2. **Re-tighten `user/data` to full-deny (target default).** Once content emits
proxy URLs, the core `.htaccess` media carve-out (grav#4129) is dropped and
`user/data` goes back to a simple full-deny, because the proxy — not the
webserver — serves the `user://data` originals (derivatives already live under
`images/`). Sequencing matters: don't re-tighten until rewriting is in and
content is migrated.
**Config coordination.** The webserver rule that's correct depends on
`media_proxy.enabled`, but the rule lives in core's installer
(`.htaccess`/`webserver-configs/`), which doesn't read the plugin setting. So
the two modes can't both be auto-correct from one shipped file. Resolution:
ship the **carve-out** form by default (safe whether or not the proxy is on —
it never *blocks* media), and have the Admin security check detect
`media_proxy.enabled = true` and recommend (or, for Apache, offer to apply)

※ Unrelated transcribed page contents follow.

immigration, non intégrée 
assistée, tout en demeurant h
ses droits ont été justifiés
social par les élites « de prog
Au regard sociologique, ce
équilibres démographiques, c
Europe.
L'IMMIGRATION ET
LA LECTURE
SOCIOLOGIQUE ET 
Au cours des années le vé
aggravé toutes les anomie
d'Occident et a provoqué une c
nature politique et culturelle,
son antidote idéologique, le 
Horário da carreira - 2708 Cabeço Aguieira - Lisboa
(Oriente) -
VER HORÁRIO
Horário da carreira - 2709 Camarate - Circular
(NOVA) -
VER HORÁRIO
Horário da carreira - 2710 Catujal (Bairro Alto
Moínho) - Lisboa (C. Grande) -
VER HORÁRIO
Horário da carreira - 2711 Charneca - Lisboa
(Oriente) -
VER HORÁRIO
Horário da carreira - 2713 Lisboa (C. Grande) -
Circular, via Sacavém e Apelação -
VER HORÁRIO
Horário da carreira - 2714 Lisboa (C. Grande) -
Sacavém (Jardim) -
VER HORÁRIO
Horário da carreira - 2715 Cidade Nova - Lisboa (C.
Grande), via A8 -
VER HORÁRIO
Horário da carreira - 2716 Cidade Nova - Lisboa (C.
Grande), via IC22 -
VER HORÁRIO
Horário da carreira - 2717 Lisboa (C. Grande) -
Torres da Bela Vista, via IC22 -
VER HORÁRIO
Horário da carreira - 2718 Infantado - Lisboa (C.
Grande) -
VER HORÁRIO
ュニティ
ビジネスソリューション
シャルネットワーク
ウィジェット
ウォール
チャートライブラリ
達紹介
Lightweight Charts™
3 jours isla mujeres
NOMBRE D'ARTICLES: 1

the simpler full-deny. Flipping the shipped default to full-deny only makes
sense once proxy-on is itself the default and the `Medium::url()` rewrite has
landed.
3. **Caching headers vs. private media.** `cache_control: public` is correct
while reads are not ACL-gated. If `authorize` is later turned on, hits to
restricted objects must instead send `private, no-store`; production should
vary the header by whether a read restriction applied. This is the gate that
must be built before `authorize: true` is recommended.
4. **Range/conditional hardening.** Multi-range requests are not supported
(single range only); revisit if large-video streaming is a real use case.
5. **Signed URLs (optional).** For private media shared via expiring links,
consider an HMAC-signed variant of the route as an alternative to session ACL.